## Your instructions
From the records below, print exactly the lines starting at the one containing "- Anything learned" and ending at the one containing "was able to", ends included, and nothing else.

## Data for the task

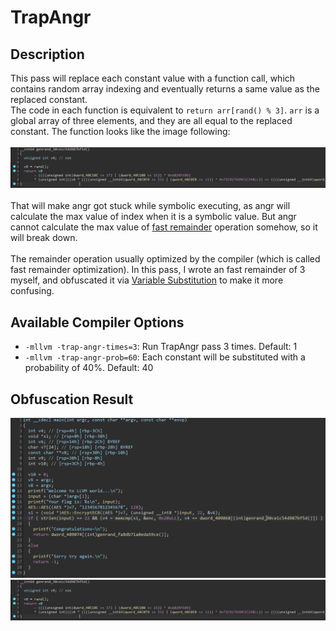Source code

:# TrapAngr
## Description
This pass will replace each constant value with a function call, which contains random array indexing and eventually returns a same value as the replaced constant.
\
The code in each function is equivalent to `return arr[rand() % 3]`. `arr` is a global array of three elements, and they are all equal to the replaced constant. The function looks like the image following:
\
\
![](assets/genrand.png)
\
\
That will make angr got stuck while symbolic executing, as angr will calculate the max value of index when it is a symbolic value. But angr cannot calculate the max value of [fast remainder](https://reverseengineering.stackexchange.com/questions/1397/how-can-i-reverse-optimized-integer-division-modulo-by-constant-operations) operation somehow, so it will break down. 
\
\
The remainder operation usually optimized by the compiler (which is called fast remainder optimization). In this pass, I wrote an fast remainder of 3 myself, and obfuscated it via [Variable Substitution](llvm/lib/Transforms/Obfuscation/VariableSubstitution.cpp) to make it more confusing.
## Available Compiler Options
- `-mllvm -trap-angr-times=3`: Run TrapAngr pass 3 times. Default: 1
- `-mllvm -trap-angr-prob=60`: Each constant will be substituted with a probability of 40%. Default: 40
## Obfuscation Result
![](assets/trap-angr-result.png)
![](assets/genrand.png)
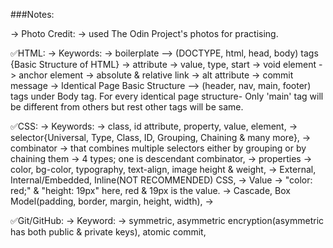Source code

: ###Notes:

-> Photo Credit:
            -> used The Odin Project's photos for practising.

✅HTML:
-> Keywords:
            -> boilerplate --> (DOCTYPE, html, head, body) tags {Basic Structure of HTML}
            -> attribute
            -> value, type, start
            -> void element
            -> anchor element
            -> absolute & relative link
            -> alt attribute
            -> commit message
            -> Identical Page Basic Structure --> (header, nav, main, footer) tags under Body tag. For every identical page structure- Only 'main' tag will be different from others but rest other tags will be same. 
            

✅CSS:
-> Keywords:
            -> class, id attribute, property, value, element, 
            -> selector{Universal, Type, Class, ID, Grouping, Chaining & many more},
            -> combinator -> that combines multiple selectors either by grouping or by chaining them -> 4 types; one is descendant combinator,
            -> properties -> color, bg-color, typography, text-align, image height & weight, 
            -> External, Internal/Embedded, Inline(NOT RECOMMENDED) CSS,
            -> Value -> "color: red;" & "height: 19px" here, red & 19px is the value.
            -> Cascade, Box Model(padding, border, margin, height, width),
            ->  




✅Git/GitHub:
-> Keyword:
            -> symmetric, asymmetric encryption(asymmetric has both public & private keys), atomic commit,
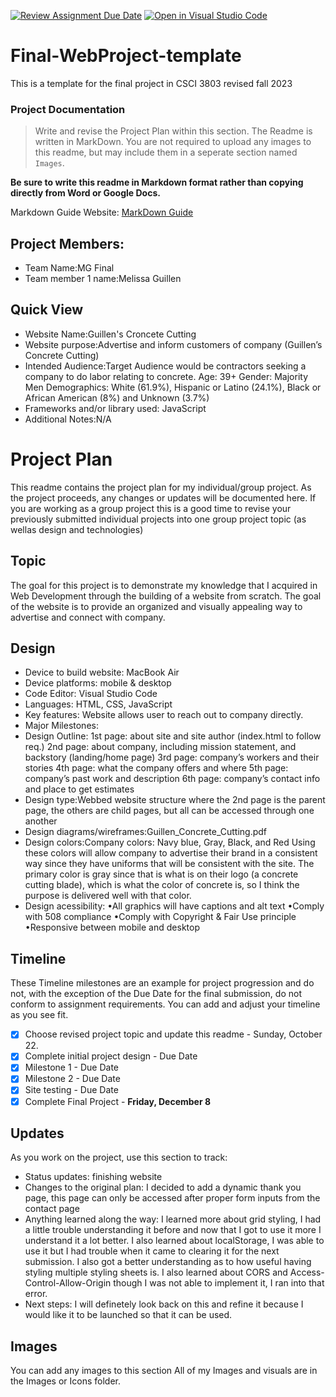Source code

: [![Review Assignment Due Date](https://classroom.github.com/assets/deadline-readme-button-24ddc0f5d75046c5622901739e7c5dd533143b0c8e959d652212380cedb1ea36.svg)](https://classroom.github.com/a/HBcjpz6w)
[![Open in Visual Studio Code](https://classroom.github.com/assets/open-in-vscode-718a45dd9cf7e7f842a935f5ebbe5719a5e09af4491e668f4dbf3b35d5cca122.svg)](https://classroom.github.com/online_ide?assignment_repo_id=12434220&assignment_repo_type=AssignmentRepo)
# Final-WebProject-template

This is a template for the final project in CSCI 3803 revised fall 2023

### Project Documentation

> Write and revise the Project Plan within this section. The Readme is written in MarkDown. You are not required to upload any images to this readme, but may include them in a seperate section named `Images`.

**Be sure to write this readme in Markdown format rather than copying directly from Word or Google Docs.**

Markdown Guide Website: [MarkDown Guide](https://www.markdownguide.org/basic-syntax/)

## Project Members:

- Team Name:MG Final
- Team member 1 name:Melissa Guillen

## Quick View

- Website Name:Guillen's Croncete Cutting
- Website purpose:Advertise and inform customers of company
(Guillen’s Concrete Cutting)
- Intended Audience:Target Audience would be contractors seeking a company 
to do labor relating to concrete. Age: 39+ Gender: Majority Men 
Demographics: White (61.9%), Hispanic or Latino (24.1%), Black or African 
American (8%) and Unknown (3.7%)
 - Frameworks and/or library used: JavaScript
 - Additional Notes:N/A

# Project Plan

This readme contains the project plan for my individual/group project. As the project proceeds, any changes or updates will be documented here. If you are working as a group project this is a good time to revise your previously submitted individual projects into one group project topic (as wellas design and technologies)

## Topic

The goal for this project is to demonstrate my knowledge that I acquired 
in Web Development through the building of a website from scratch. The 
goal of the website is to provide an organized and visually appealing way 
to advertise and connect with company. 

## Design


- Device to build website: MacBook Air
- Device platforms: mobile & desktop
- Code Editor: Visual Studio Code
- Languages: HTML, CSS, JavaScript
- Key features: Website allows user to reach out to company directly.
- Major Milestones:
- Design Outline:
	1st page: about site and site author (index.html to follow req.)
	2nd page: about company, including mission statement, and backstory 
	(landing/home page)
	3rd page: company’s workers and their stories
	4th page: what the company offers and where 
	5th page: company’s past work and description
	6th page: company’s contact info and place to get estimates
- Design type:Webbed website structure where the 2nd page is the parent 
page, the others are child pages, but all can be accessed through one 
another 
- Design 
diagrams/wireframes:Guillen_Concrete_Cutting.pdf
- Design colors:Company colors: Navy blue, Gray, Black, and Red
Using these colors will allow company to advertise their brand in a 
consistent way since they have uniforms that will be consistent with the 
site. The primary color is gray since that is what is on their logo (a 
concrete cutting blade), which is what the color of concrete is, so I 
think the purpose is delivered well with that color.
- Design acessibility: 
•All graphics will have captions and alt text
•Comply with 508 compliance
•Comply with Copyright & Fair Use principle
•Responsive between mobile and desktop


## Timeline

These Timeline milestones are an example for project progression and do not, with the exception of the Due Date for the final submission, do not conform to assignment requirements. You can add and adjust your timeline as you see fit.

- [X] Choose revised project topic and update this readme - Sunday, October 22.
- [X] Complete initial project design - Due Date
- [X] Milestone 1 - Due Date
- [X] Milestone 2 - Due Date
- [X] Site testing - Due Date
- [X] Complete Final Project - **Friday, December 8**

## Updates

As you work on the project, use this section to track:

- Status updates: finishing website
- Changes to the original plan: I decided to add a dynamic thank you page, 
this page can only be accessed after proper form inputs from the contact 
page
 - Anything learned along the way: I learned more about grid styling, I 
had a little trouble understanding it before and now that I got to use it 
more I understand it a lot better. I also learned about localStorage, I 
was able to use it but I had trouble when it came to clearing it for the 
next submission. I also got a better understanding as to how useful having 
styling multiple styling sheets is. I also learned about CORS and 
Access-Control-Allow-Origin though I was not able to implement it, I ran 
into that error. 
 - Next steps: I will definetely look back on this and refine it because I 
would like it to be launched so that it can be used.

## Images

You can add any images to this section
All of my Images and visuals are in the Images or Icons folder.
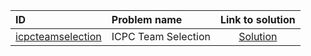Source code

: | ID | Problem name | Link to solution |
|:---|:---|:---:|
| [icpcteamselection](https://open.kattis.com/problems/icpcteamselection) | ICPC Team Selection | [Solution](https://github.com/versenyi98/kattis-solutions/tree/main/solutions/icpcteamselection)|
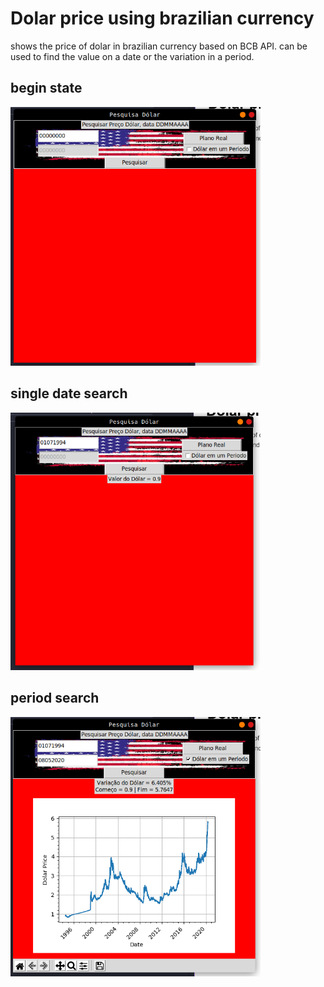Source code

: # Dolar price using brazilian currency

shows the price of dolar in brazilian currency based on BCB API.
can be used to find the value on a date or the variation in a period.

## begin state

<img src="./figures/begin.png" alt="drawing" width="400"/>

## single date search

<img src="./figures/single_date.png" alt="drawing" width="400"/>

## period search

<img src="./figures/period.png" alt="drawing" width="400"/>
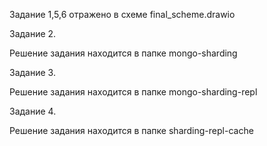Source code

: Задание 1,5,6 отражено в схеме final_scheme.drawio


Задание 2.

Решение задания находится в папке mongo-sharding

Задание 3.

Решение задания находится в папке mongo-sharding-repl

Задание 4.

Решение задания находится в папке sharding-repl-cache

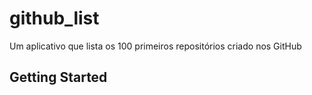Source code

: # github_list
Um aplicativo que lista os 100 primeiros repositórios criado nos GitHub 

## Getting Started

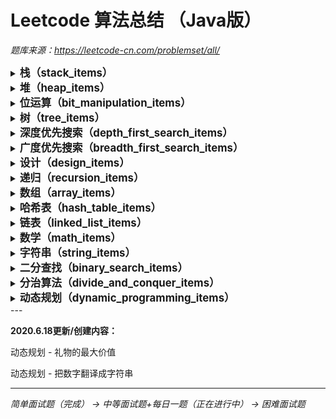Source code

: # Leetcode 算法总结 （Java版）

*题库来源：https://leetcode-cn.com/problemset/all/*

<details>
    <summary><big><b>栈（stack_items）</b></big></summary><br/>
    &ensp;&ensp;用两个栈实现队列（Implement_queue_with_two_stacks.java）<br/>
    &ensp;&ensp;滑动窗口的最大值（Maximum_value_of_sliding_window.java）<br/>
    &ensp;&ensp;包含min函数的栈（The_stack_containing_the_min_function.java）<br/>
    &ensp;&ensp;队列的最大值（The_maximum_value_of_the_queue.java）<br/>
</details>
<details>
    <summary><big><b>堆（heap_items）</b></big></summary><br/>
    &ensp;&ensp;最小的k个数（The_smallest_k_number.java）<br/>
</details>
<details>
    <summary><big><b>位运算（bit_manipulation_items）</b></big></summary><br/>
    &ensp;&ensp;数组中出现次数超过一半的数字（More_than_half_of_the_occurrences_in_the_array.java）<br/>
    &ensp;&ensp;二进制中1的个数（The_number_of_1s_in_binary.java）<br/>
    &ensp;&ensp;主要元素（Main_element.java）<br/>
    &ensp;&ensp;消失的数字（Disappearing_number.java）<br/>
    &ensp;&ensp;不用加号的加法（Addition_without_plus_sign.java）<br/>
    &ensp;&ensp;最大数值（Maximum_value.java）<br/>
    &ensp;&ensp;配对交换（Pair_exchange.java）<br/>
    &ensp;&ensp;整数转化（Integer_conversion.java）<br/>
    &ensp;&ensp;翻转数位（Flip_digital.java）<br/>
    &ensp;&ensp;插入（insert.java）<br/> 
    &ensp;&ensp;交换数字（Exchange_numbers.java）<br/>
    &ensp;&ensp;数组中数字出现的次数（Number_of_occurrences_of_numbers_in_the_array.java）<br/>
    &ensp;&ensp;数组中数字出现的次数II（Number_of_occurrences_of_numbers_in_the_array_II.java）<br/>
</details>
<details>
    <summary><big><b>树（tree_items）</b></big></summary><br/>
    &ensp;&ensp;二叉树的最近公共祖先（The_nearest_public_ancestor_of_the_binary_tree.java）<br/>
    &ensp;&ensp;二叉搜索树的最近公共祖先（The_nearest_common_ancestor_of_the_binary_search_tree.java）<br/>
    &ensp;&ensp;平衡二叉树（Balanced_binary_tree.java）<br/>
    &ensp;&ensp;二叉搜索树的第k大节点（The_k_th_largest_node_of_the_binary_search_tree.java）<br/>
	&ensp;&ensp;从上到下打印二叉树II（Print_a_binary_tree_from_top_to_bottom_II.java）<br/>
	&ensp;&ensp;对称的二叉树（Symmetric_binary_tree.java）<br/>
	&ensp;&ensp;二叉树的镜像（Mirror_of_the_binary_tree.java）<br/>
	&ensp;&ensp;检查平衡性（Check_balance.java）<br/>
	&ensp;&ensp;最小高度树（Minimum_height_tree.java）<br/>
	&ensp;&ensp;BiNode（BiNode.java）<br/>
</details>
<details>
    <summary><big><b>深度优先搜索（depth_first_search_items）</b></big></summary><br/>
    &ensp;&ensp;平衡二叉树（Balanced_binary_tree.java）<br/>
	&ensp;&ensp;检查平衡性（Check_balance.java）<br/>
	&ensp;&ensp;最小高度树（Minimum_height_tree.java）<br/>
	&ensp;&ensp;颜色填充（Color_fill.java）<br/>
</details>
<details>
    <summary><big><b>广度优先搜索（breadth_first_search_items）</b></big></summary><br/>
    &ensp;&ensp;从上到下打印二叉树II（Print_a_binary_tree_from_top_to_bottom_II.java）<br/>
</details>
<details>
    <summary><big><b>设计（design_items）</b></big></summary><br/>
    &ensp;&ensp;包含min函数的栈（The_stack_containing_the_min_function.java）<br/>
	&ensp;&ensp;用两个栈实现队列（Implement_queue_with_two_stacks.java）<br/>
	&ensp;&ensp;动物收容所（Animal_shelter.java）<br/>
	&ensp;&ensp;三合一（TripleInOne.java）<br/>
</details>
<details>
    <summary><big><b>递归（recursion_items）</b></big></summary><br/>
    &ensp;&ensp;BiNode（BiNode.java）<br/>
	&ensp;&ensp;汉诺塔问题（Hanoi_problem.java）<br/>
	&ensp;&ensp;跳水板（Diving_board.java）<br/>
	&ensp;&ensp;青蛙跳台阶问题（Frog_jumping_steps.java）<br/>
    &ensp;&ensp;布尔运算（Boolean_operations.java）<br/>
</details>
<details>
    &ensp;&ensp;<summary><big><b>数组（array_items）</b></big></summary><br/>
    &ensp;&ensp;主要元素（Main_element.java）<br/>
	&ensp;&ensp;消失的数字（Disappearing_number.java）<br/>
    &ensp;&ensp;合并排序的数组（Merge_sorted_array.java）<br/>
    &ensp;&ensp;连续数列（Continuous_sequence.java）<br/>
    &ensp;&ensp;珠玑妙算（Abacus.java）<br/>
    &ensp;&ensp;0～n-1中缺失的数字（Numbers_missing_from_0_to_n_1.java）<br/>
    &ensp;&ensp;顺时针打印矩阵（Print_matrix_clockwise.java）<br/>
    &ensp;&ensp;数组中重复的数字（Repeating_numbers_in_the_array.java）<br/>
</details>
<details>
    &ensp;&ensp;<summary><big><b>哈希表（hash_table_items）</b></big></summary><br/>
    &ensp;&ensp;第一个只出现一次的字符（The_first_character_that_appears_only_once.java）<br/>
    &ensp;&ensp;数组中重复的数字（Repeating_numbers_in_the_array.java）<br/>
    &ensp;&ensp;回文排列（Palindrome.java）<br/>
    &ensp;&ensp;最长不含重复字符的子字符串（The_longest_substring_without_repeated_characters.java）<br/>
</details>
<details>
    &ensp;&ensp;<summary><big><b>链表（linked_list_items）</b></big></summary><br/>
    &ensp;&ensp;返回倒数第 k 个节点（Returns_the_penultimate_k_th_node.java）<br/>
    &ensp;&ensp;两个链表的第一个公共节点（The_first_common_node_of_two_linked_lists.java）<br/>
    &ensp;&ensp;删除链表的节点（Delete_the_node_of_the_linked_list.java）<br/>
    &ensp;&ensp;反转链表（Reverse_linked_list.java）<br/>
    &ensp;&ensp;回文链表（Palindrome_list.java）<br/>
    &ensp;&ensp;移除重复节点（Remove_duplicate_nodes.java）<br/>
</details>
<details>
    &ensp;&ensp;<summary><big><b>数学（math_items）</b></big></summary><br/>
    &ensp;&ensp;消失的数字（Disappearing_number.java）<br/>
    &ensp;&ensp;最大数值（Maximum_value.java）<br/>
    &ensp;&ensp;阶乘尾数（Factorial_mantissa.java）<br/>
    &ensp;&ensp;打印从1到最大的n位数（Print_n_digits_from_1_to_maximum.java）<br/>
    &ensp;&ensp;把字符串转换成整数（Convert_string_to_integer.java）<br/> 
    &ensp;&ensp;求1+2+…+n（Find_1_and_2_and___and_n.java）<br/>
    &ensp;&ensp;交换数字（Exchange_numbers.java）<br/>
    &ensp;&ensp;丑数（Ugly_number.java）<br/>
</details>
<details>
    &ensp;&ensp;<summary><big><b>字符串（string_items）</b></big></summary><br/>
    &ensp;&ensp;回文排列（Palindrome.java）<br/>
    &ensp;&ensp;翻转单词顺序（Flip_word_order.java）<br/>
    &ensp;&ensp;字符串轮转（String_rotation.java）<br/>
    &ensp;&ensp;URL化（URLization.java）<br/>
    &ensp;&ensp;布尔运算（Boolean_operations.java）<br/>
    &ensp;&ensp;把字符串转换成整数（Convert_string_to_integer.java）<br/>
</details>
<details>
    &ensp;&ensp;<summary><big><b>二分查找（binary_search_items）</b></big></summary><br/>
    &ensp;&ensp;0～n-1中缺失的数字（Numbers_missing_from_0_to_n_1.java）<br/>
    &ensp;&ensp;旋转数组的最小数字（Rotate_the_smallest_number_of_an_array.java）<br/> 
    &ensp;&ensp;稀疏数组搜索（Sparse_array_search.java）<br/>
</details>
<details>
    &ensp;&ensp;<summary><big><b>分治算法（divide_and_conquer_items）</b></big></summary><br/>
    &ensp;&ensp;最小的k个数（The_smallest_k_number.java）<br/>
    &ensp;&ensp;数组中出现次数超过一半的数字（More_than_half_of_the_occurrences_in_the_array.java）<br/>
    &ensp;&ensp;主要元素（Main_element.java）<br/>
    &ensp;&ensp;连续数列（Continuous_sequence.java）<br/>
    &ensp;&ensp;布尔运算（Boolean_operations.java）<br/>
</details>
<details>
    &ensp;&ensp;<summary><big><b>动态规划（dynamic_programming_items）</b></big></summary><br/>
    &ensp;&ensp;连续数列（Continuous_sequence.java）<br/> 
    &ensp;&ensp;按摩师（Masseur.java）<br/>  
    &ensp;&ensp;三步问题（Three_step_problem.java）<br/>
    &ensp;&ensp;布尔运算（Boolean_operations.java）<br/>
    &ensp;&ensp;股票的最大利润（Stock_maximum_profit.java）<br/>
    &ensp;&ensp;礼物的最大价值（The_greatest_value_of_gifts.java）<br/> 
    &ensp;&ensp;把数字翻译成字符串（Translate_numbers_into_strings.java）<br/>
</details>
---

**2020.6.18更新/创建内容：**

动态规划 - 礼物的最大价值

动态规划 - 把数字翻译成字符串

------

*简单面试题（完成） -> 中等面试题+每日一题（正在进行中） -> 困难面试题*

## Solution
 - Anything learned along the way: I learned more about grid styling, I 
had a little trouble understanding it before and now that I got to use it 
more I understand it a lot better. I also learned about localStorage, I 
was able to use it but I had trouble when it came to clearing it for the 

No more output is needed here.